3 Responses to “The Tango”

  1. For starters, me dancing makes eyes bleed and induces pain in levels unrecorded for those watching, so never even hinted at it in recent years
    Relationships….. We are taught about how a normalised version works and told how it all works, but that’s shit
    I’m not designed for traditional relationship logic in terms of big red hearts and ‘I love you honey bear’ crap, but know the fundamental working qualities and how two people co exsist which no matter how you say, you sound like a robot and get shunned! (Laughing about it keeps me away from rope stores and cliffs)

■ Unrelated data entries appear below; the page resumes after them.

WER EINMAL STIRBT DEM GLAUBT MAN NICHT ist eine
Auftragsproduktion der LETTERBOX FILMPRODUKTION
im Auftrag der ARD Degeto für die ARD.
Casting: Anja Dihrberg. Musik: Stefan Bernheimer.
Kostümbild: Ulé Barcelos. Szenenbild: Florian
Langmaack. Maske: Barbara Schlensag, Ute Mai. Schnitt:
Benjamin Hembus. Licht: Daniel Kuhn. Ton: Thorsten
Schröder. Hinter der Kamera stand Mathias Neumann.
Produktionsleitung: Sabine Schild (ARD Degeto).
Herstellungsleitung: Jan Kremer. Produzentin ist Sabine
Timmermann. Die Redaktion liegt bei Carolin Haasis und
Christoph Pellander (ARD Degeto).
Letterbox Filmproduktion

    Then sex…. Natures way of reproduction and in any normalised relationship it is expected to happen, but if a guy brings it up he’s labeled sexist, a pig or ruins it, if nobody brings it up it plays the proverbial elephant and then there’s the act… Sorry sex ed but a condom on a wooden pole and ‘avoid STDs’ doesn’t even begin to cover the social aspects, anxieties involved and all the really relevant shit you need to be prepared for

    My idea, strip out all the fluffy crap and teach people the cold hearted practicalities of relationships and expand sex and relationships into a broader social education that explores all areas of life that fit into Social or Society
    And stop teaching kids that drugs are bad, everyone has a vice and most people keep their shit to themselves, tell them what to avoid and the signs of dangerous addiction as well as the difference between a controlled (legal) vice and selling your kids to fund a habit
    You’ll get a lot more socially responsible people with useful coping mechanisms

    That’s out my system, sorry for the rant!!

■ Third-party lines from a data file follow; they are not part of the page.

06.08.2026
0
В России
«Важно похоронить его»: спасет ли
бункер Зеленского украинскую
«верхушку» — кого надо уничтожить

  2. hey, thank you for posting this.
    personally i am quite a sexual person but i encourage anyone who feels differently about it to speak up. I encourage the movement to accept people who feel differently and I need this to be a thing in a relationship, to accept if the other doesn’t feel the same way.
    I hope your future relationships will not force you into an uncomfortable zone, as the one you described, ever again.

    • It’s always good to keep an open mind. I think many people confuse acceptance with participation. You don’t have to take part in something or feel the same way in order to accept and let live.

      I am happily married now, so I can say that I have found the best of zones. 🙂 Thank you!